Uluslararası Geri Dönüşüm Bürosu (BIR), AB’nin yeni ekonomik güvenlik ve hammadde stratejilerinin Avrupa’nın endüstriyel rekabet gücünü ve tedarik güvenliğini zayıflatma riski taşıdığı konusunda uyarıda bulundu. Ekonomik Güvenlik Doktrini ve RESourceEU Eylem Planı’nın geri dönüşümün ve geri dönüşüm yoluyla elde edilen hammaddelerin stratejik önemini vurguladığını ifade eden BIR, önerilen bazı ihracat kısıtlamalarının küresel geri dönüşüm pazarlarını istikrarsızlaştırarak ve yüksek kalite geri dönüştürülmüş hammaddelere erişimi kısıtlayarak ters etki yaratabileceğini savundu.
RESourceEU Eylem Planı’nın AB’nin kritik hammaddelere erişimini güçlendirmek amacıyla çok sayıda tedbir içerdiği belirtildi. Bunlar arasında kalıcı mıknatıslardan elde edilen hurda ve atıklar ile piyasa takibine bağlı olarak bazı alüminyum hurda akışlarına yönelik 2026 yılının başında yürürlüğe girmesi beklenen yeni ihracat kısıtlamalarının yer aldığı ifade edildi.

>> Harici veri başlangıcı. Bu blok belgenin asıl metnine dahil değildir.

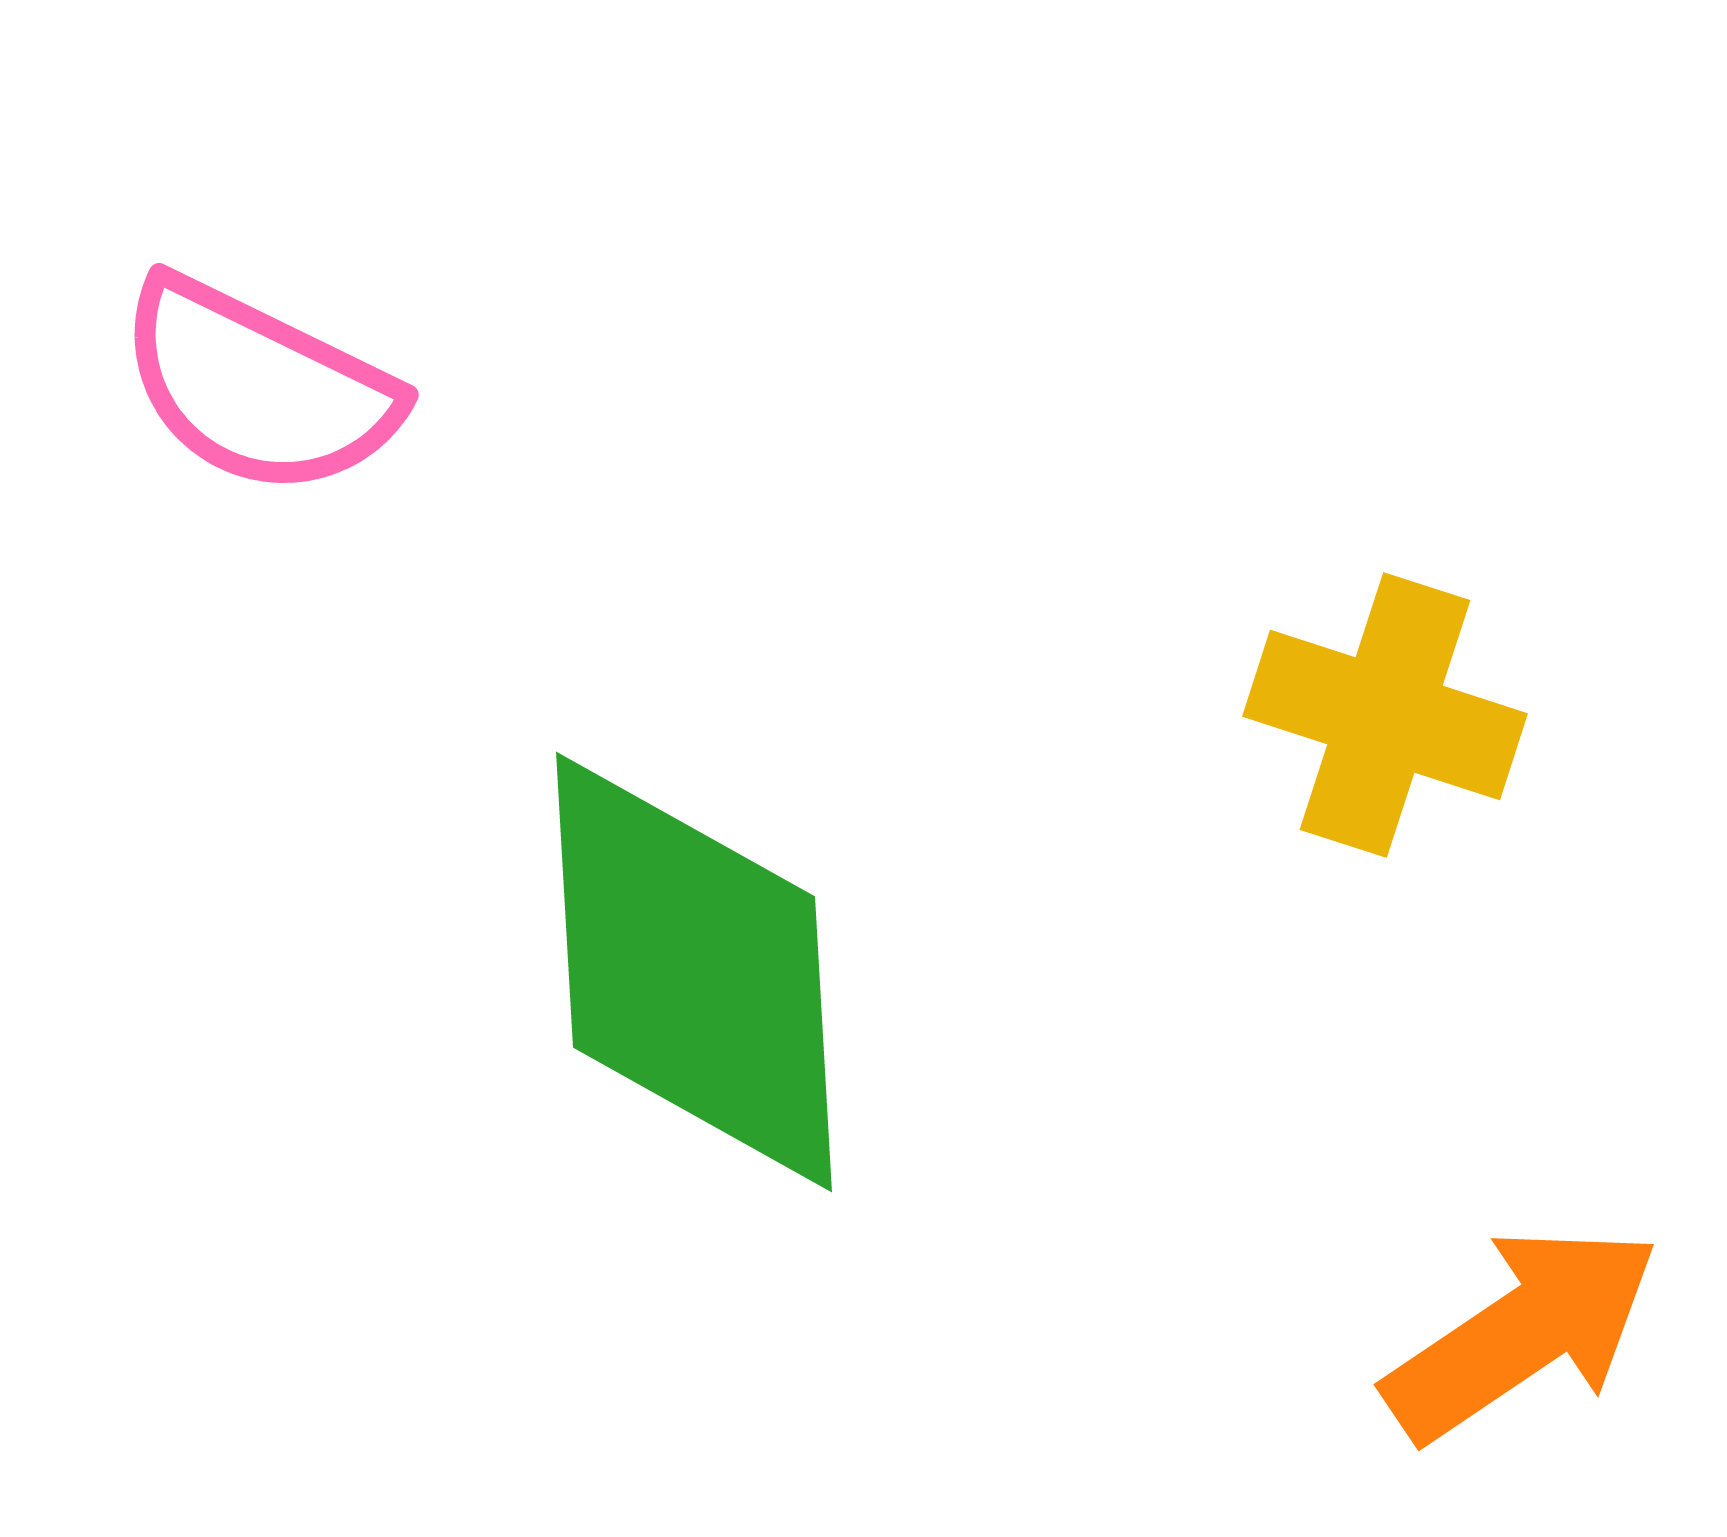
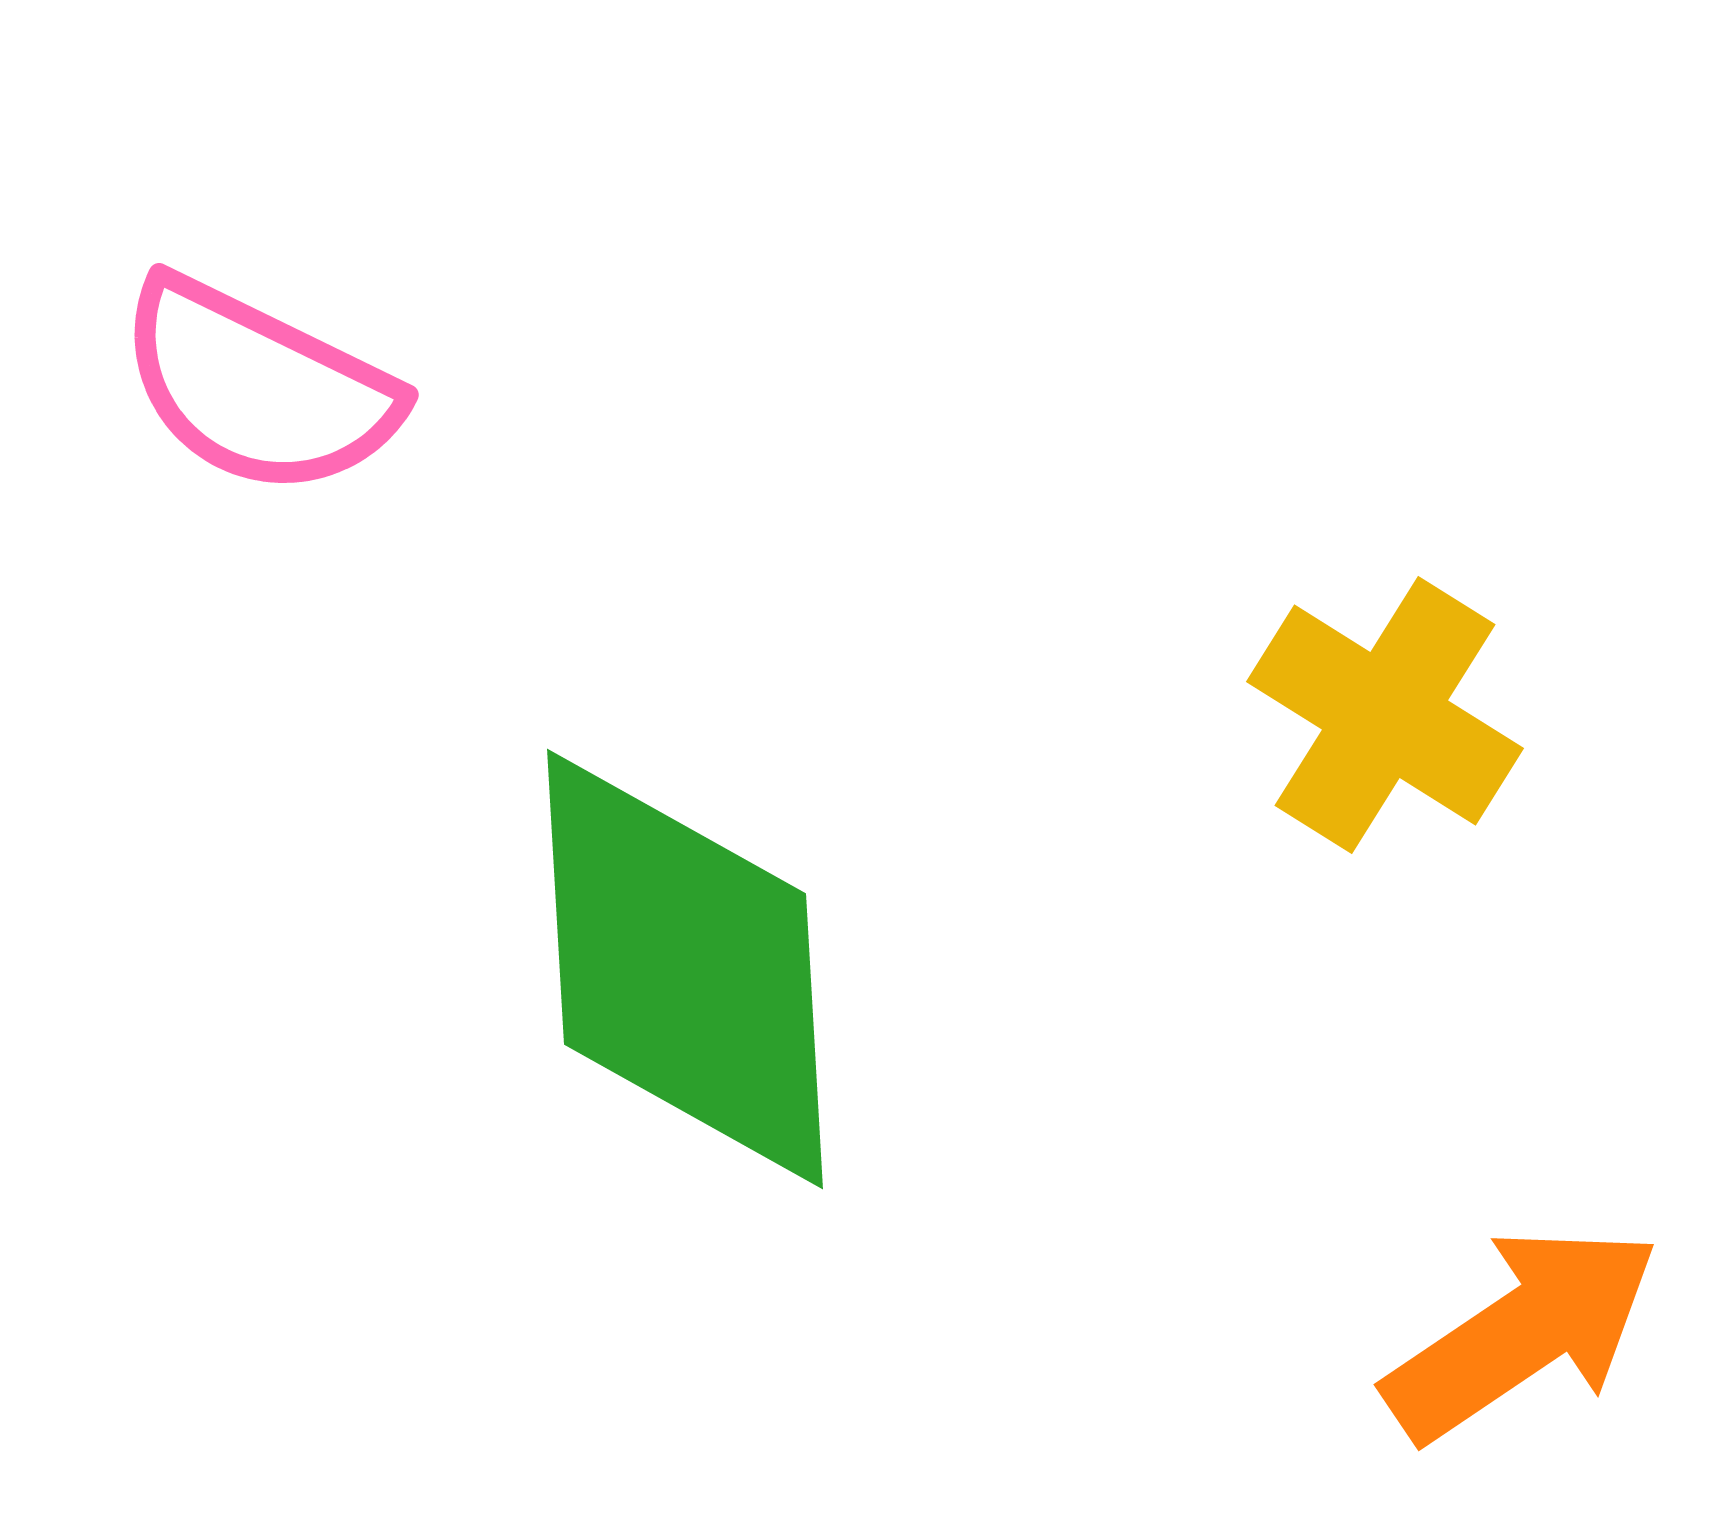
yellow cross: rotated 14 degrees clockwise
green diamond: moved 9 px left, 3 px up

BIR, bu tür kısıtlamalarda şeffaf verilerin, orantılılık ilkesinin ve küresel etki analizlerinin baz alınması gerektiğini vurguladı.
Yeni önlemler küresel geri dönüşüm piyasaları üzerindeki baskıyı artırıyor
İhracat kısıtlamalarının yanı sıra küresel geri dönüşüm piyasalarını doğrudan etkileyecek yeni gereklilikler şu şekilde sıralandı:
- Kalıcı mıknatıslar için AB ürün gereksinimleri ve etiketleme kuralları genişletilerek geri dönüştürülmüş içerik beyanları zorunlu kılınıyor.
- Üretim sürecinde oluşan atıkların geri kazanımı teşvik ediliyor.
- Atık Sevkiyatı Mevzuatı kapsamında yapılan değişikliklerle birlikte AB içinde kritik hammadde açısından zengin atıkların sevkiyatı kolaylaştırılıyor.
- Avrupa Kritik Hammadde Merkezi kuruluyor.
- Yüksek miktarda kritik hammadde içeren ömrünü tamamlamış malzemelere erişimin sağlanmasını amaçlayan Elektrikli ve Elektronik Ekipman Atıkları Direktifi’nde yapılan değişikliklerle atık toplama hedefleri artırılıyor.
Bununla birlikte RESourceEU Eylem Planı’nı destekleyen Ekonomik Güvenlik Doktrini’nin, ticaret politikası, endüstriyel strateji ve yatırım denetim araçlarında değişikliklere zemin hazırladığı vurgulandı. 2026 yılında yapılacak kapsamlı bir incelemeyle AB’nin, “haksız ticaret uygulamaları ve küresel piyasalardaki bozulmalar” olarak tanımladığı durumlarla mücadele etmek için ek araçlara ihtiyaç olup olmadığını belirleyeceği aktarıldı.
İhracat kontrolleri piyasaları bozabilir ve döngüsel ticaret akışını kesintiye uğratabilir
BIR, döngüsel ticaret akışlarının verimli kaynak kullanımı ve küresel emisyon azaltımı için gerekli olduğuna dikkat çekti. Küresel etki analizleri yapılmadan uygulanan ihracat kısıtlamalarının, rekabeti bozma, özel yatırımları caydırma, küresel geri dönüşüm akışlarını sekteye uğratma ve yüksek kalite geri dönüştürülmüş hammaddelere erişimi zayıflatma riski taşıdığını vurguladı.
Öte yandan BIR, Avrupa’nın endüstriyel karbonsuzlaşma ve kritik hammadde güvenliği hedeflerini desteklemek için açık ve rekabetçi küresel piyasaların korunmasının çok önemli olduğunu savundu.
BIR Ticaret ve Çevre Direktörü Alev Somer, “Avrupa’nın endüstriyel geleceğini ve dayanıklılığını güvence altına almak için rekabetçi ve iyi işleyen küresel geri dönüştürülmüş malzeme piyasalarına ihtiyacı var. AB’nin geri dönüşüm kapasitesini genişletme konusundaki hedefine tam destek veriyoruz. Ancak bu başarı tamamen kanıta dayalı politikalar ve öngörülebilir ticaret çerçeveleri ile mümkün,” dedi. Somer, küresel analizler dikkate alınmadan tasarlanan önlemlerin “tamamen ters etki yaratabileceği” uyarısında bulundu.